*YOUR TASK:*
Of the entries below, restate word for word only the section that runs from the line with "right shoulder: (732, 738)" to the line with "left elbow: (775, 773)", counting both ends.

*EXTRACTED INFORMATION:*
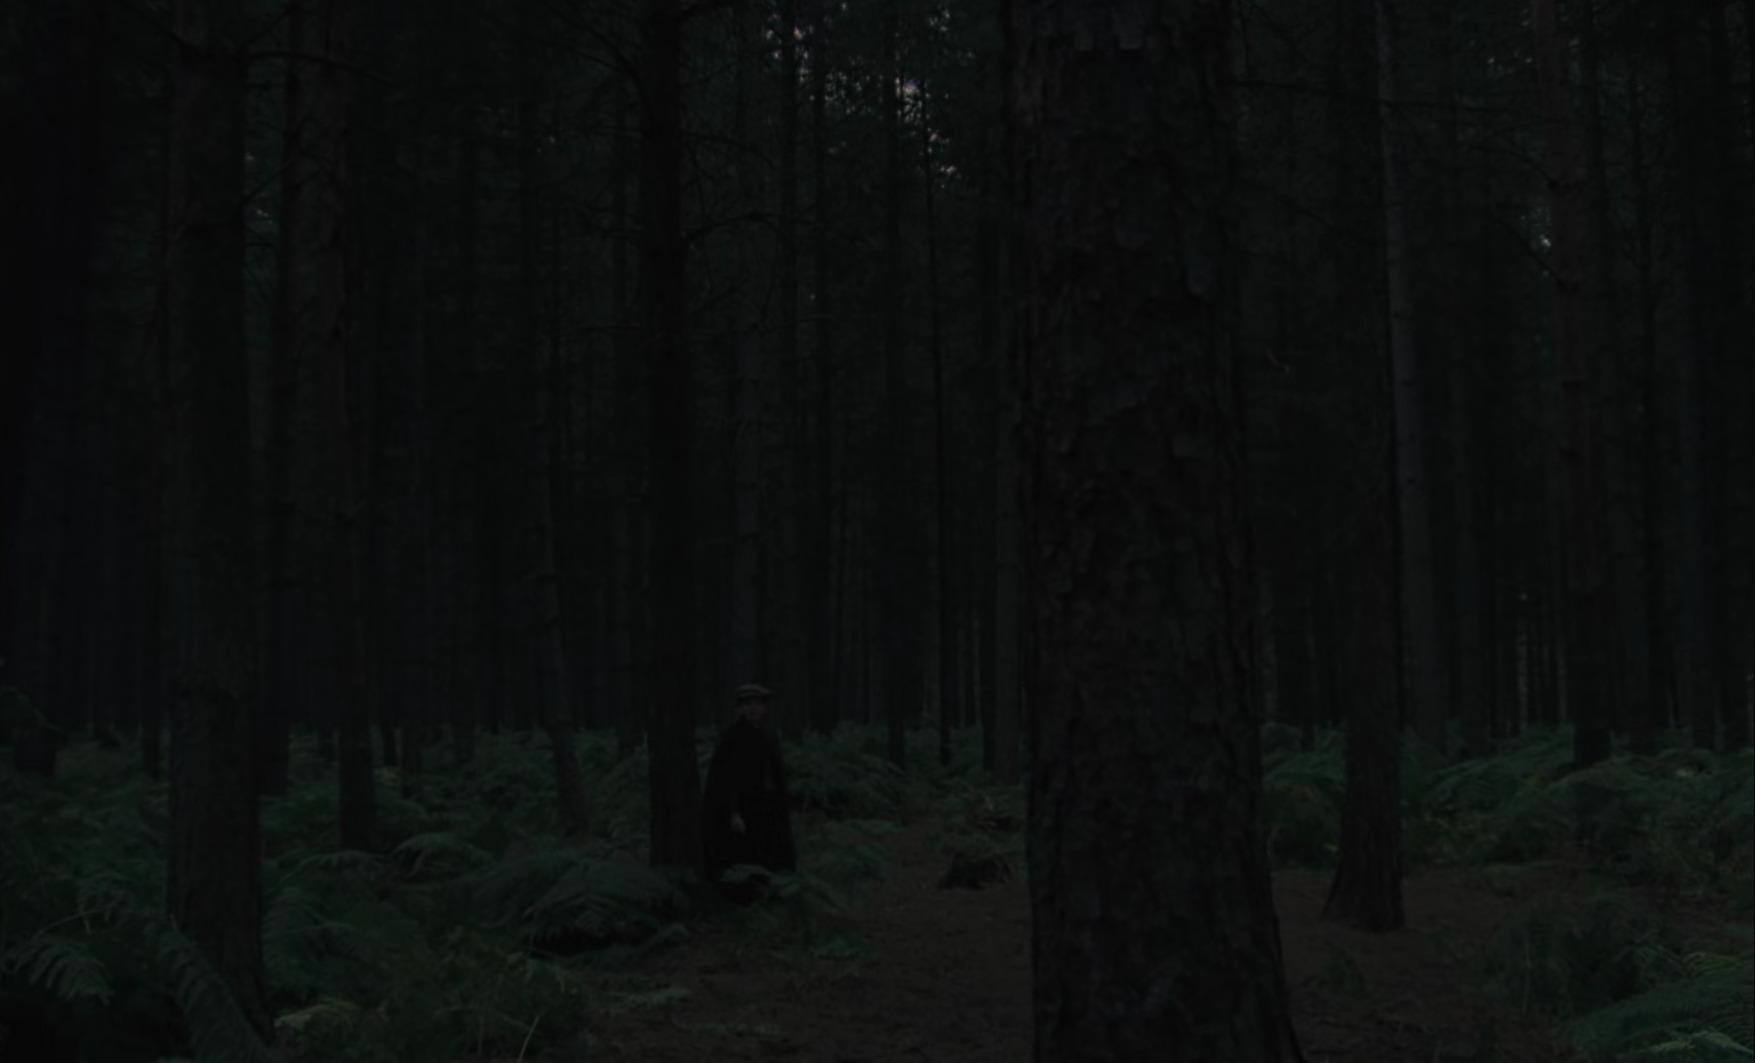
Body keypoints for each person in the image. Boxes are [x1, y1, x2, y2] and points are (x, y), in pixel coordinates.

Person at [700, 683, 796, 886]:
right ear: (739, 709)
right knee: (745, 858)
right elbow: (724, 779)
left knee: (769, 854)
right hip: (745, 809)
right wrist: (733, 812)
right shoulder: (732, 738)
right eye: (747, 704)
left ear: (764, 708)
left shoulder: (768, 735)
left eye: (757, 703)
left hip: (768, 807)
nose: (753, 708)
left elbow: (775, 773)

==

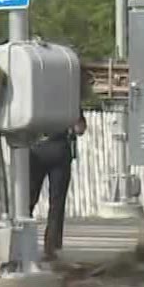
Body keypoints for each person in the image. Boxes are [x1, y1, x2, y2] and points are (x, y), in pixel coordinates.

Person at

*YOUR RESPONSE:*
right shoulder: (732, 738)
right eye: (747, 704)
left ear: (764, 708)
left shoulder: (768, 735)
left eye: (757, 703)
left hip: (768, 807)
nose: (753, 708)
left elbow: (775, 773)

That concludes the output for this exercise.